__Directions for this task__
After locating the line that contains "right ankle: (205, 1180)" in the data below, set down exactly that line and each one after it through the line that contains "left wrist: (151, 1073)", and nothing more.

Top of Data for processing

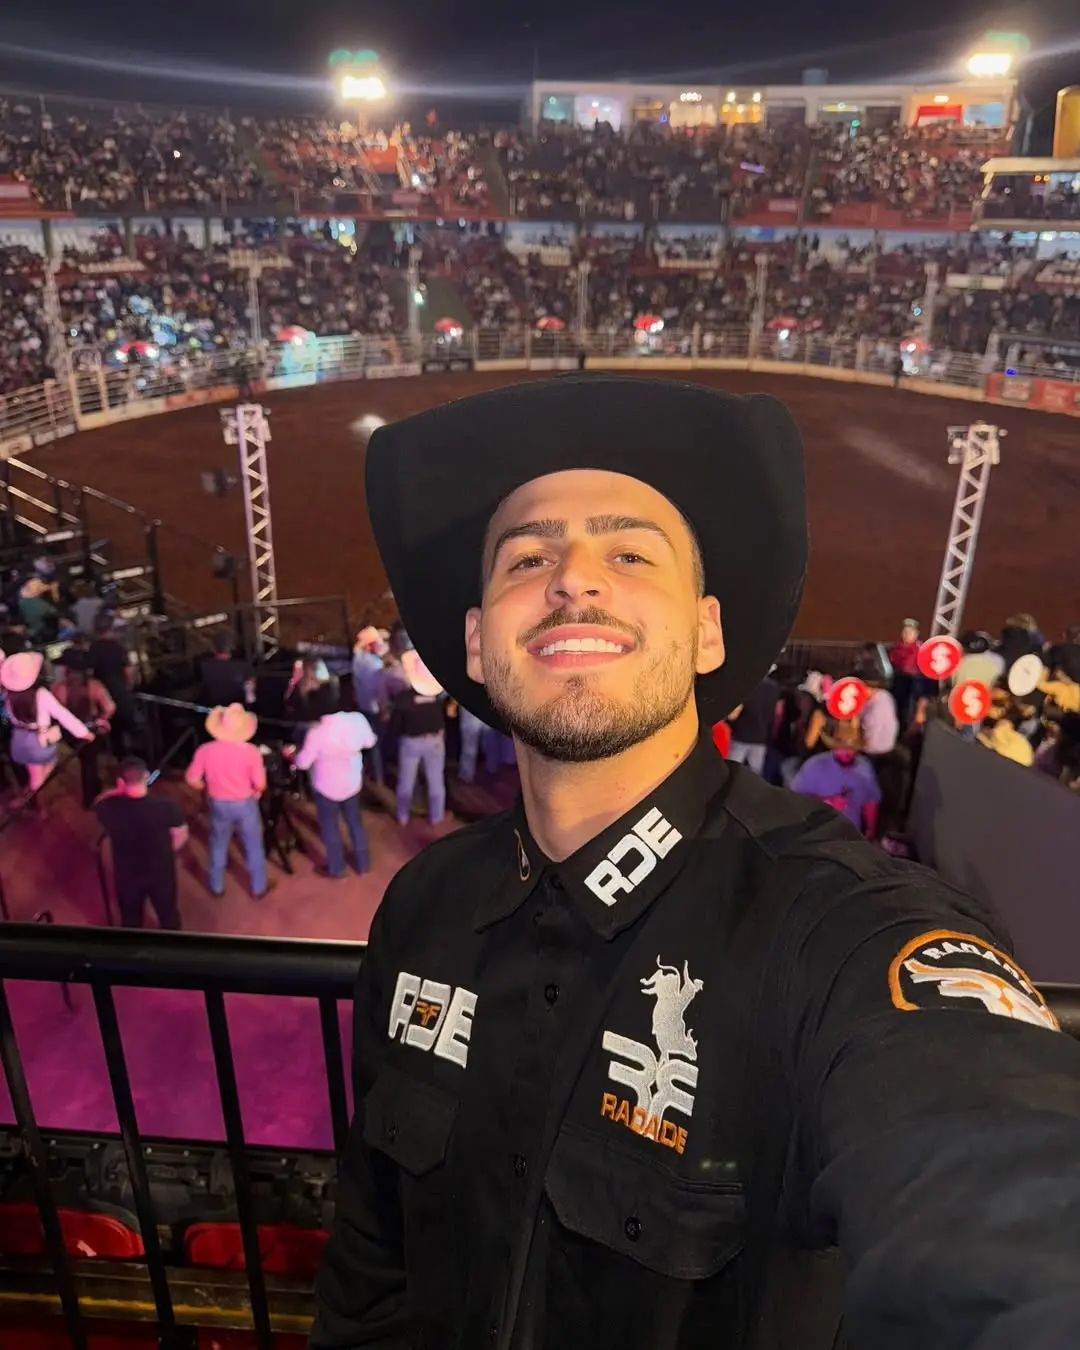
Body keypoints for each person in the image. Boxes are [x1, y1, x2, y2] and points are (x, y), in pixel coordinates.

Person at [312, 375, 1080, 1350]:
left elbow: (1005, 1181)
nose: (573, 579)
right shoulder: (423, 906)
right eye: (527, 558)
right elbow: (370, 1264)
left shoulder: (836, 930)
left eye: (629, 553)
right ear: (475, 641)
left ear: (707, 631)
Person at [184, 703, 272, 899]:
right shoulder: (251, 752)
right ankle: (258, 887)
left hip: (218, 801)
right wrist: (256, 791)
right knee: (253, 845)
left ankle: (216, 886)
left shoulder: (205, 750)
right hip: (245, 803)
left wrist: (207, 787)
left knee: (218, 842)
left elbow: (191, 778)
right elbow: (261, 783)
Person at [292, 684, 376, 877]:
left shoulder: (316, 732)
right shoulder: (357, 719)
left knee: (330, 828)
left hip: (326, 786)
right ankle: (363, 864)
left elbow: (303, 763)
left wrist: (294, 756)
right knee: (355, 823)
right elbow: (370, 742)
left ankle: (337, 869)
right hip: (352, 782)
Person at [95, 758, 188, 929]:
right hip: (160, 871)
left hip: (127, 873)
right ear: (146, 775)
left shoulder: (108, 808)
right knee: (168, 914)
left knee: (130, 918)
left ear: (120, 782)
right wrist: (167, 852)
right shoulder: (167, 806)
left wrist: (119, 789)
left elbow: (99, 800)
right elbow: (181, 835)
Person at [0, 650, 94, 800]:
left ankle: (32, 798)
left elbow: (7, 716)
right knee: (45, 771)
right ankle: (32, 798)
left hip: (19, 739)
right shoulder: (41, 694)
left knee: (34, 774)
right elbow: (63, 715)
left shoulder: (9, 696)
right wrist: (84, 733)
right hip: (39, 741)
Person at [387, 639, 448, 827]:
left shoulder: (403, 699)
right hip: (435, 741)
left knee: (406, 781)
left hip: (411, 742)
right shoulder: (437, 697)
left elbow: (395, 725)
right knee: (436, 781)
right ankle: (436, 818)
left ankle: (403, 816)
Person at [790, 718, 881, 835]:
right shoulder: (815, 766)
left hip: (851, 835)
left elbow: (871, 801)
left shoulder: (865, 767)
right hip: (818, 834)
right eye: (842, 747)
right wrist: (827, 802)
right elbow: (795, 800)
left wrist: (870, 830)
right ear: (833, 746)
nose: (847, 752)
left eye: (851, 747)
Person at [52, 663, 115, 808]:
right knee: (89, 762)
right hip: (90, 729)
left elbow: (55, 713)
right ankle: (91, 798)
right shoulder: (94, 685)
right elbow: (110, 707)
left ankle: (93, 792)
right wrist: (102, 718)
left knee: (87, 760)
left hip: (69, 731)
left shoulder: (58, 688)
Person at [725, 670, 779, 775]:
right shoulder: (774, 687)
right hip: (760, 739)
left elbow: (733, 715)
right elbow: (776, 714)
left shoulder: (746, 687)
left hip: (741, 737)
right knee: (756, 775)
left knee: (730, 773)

Bottom of Data for processing
Top of Data for processing

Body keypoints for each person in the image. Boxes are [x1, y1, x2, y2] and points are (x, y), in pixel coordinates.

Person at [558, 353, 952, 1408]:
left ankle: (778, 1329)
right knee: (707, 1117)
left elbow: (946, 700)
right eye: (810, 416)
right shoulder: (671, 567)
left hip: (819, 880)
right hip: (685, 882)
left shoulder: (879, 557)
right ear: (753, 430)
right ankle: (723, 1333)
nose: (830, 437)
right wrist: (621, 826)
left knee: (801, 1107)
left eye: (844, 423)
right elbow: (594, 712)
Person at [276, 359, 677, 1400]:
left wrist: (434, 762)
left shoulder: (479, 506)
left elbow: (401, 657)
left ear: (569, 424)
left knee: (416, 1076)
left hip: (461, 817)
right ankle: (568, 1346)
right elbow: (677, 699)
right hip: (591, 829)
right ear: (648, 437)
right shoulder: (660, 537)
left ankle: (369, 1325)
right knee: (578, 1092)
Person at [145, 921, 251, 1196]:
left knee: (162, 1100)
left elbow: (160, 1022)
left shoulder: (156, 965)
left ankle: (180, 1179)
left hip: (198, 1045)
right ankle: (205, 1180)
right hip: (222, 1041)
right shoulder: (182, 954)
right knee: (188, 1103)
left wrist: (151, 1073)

Bottom of Data for processing

__Answer to the exercise__
right ankle: (205, 1180)
right hip: (222, 1041)
right shoulder: (182, 954)
right knee: (188, 1103)
left wrist: (151, 1073)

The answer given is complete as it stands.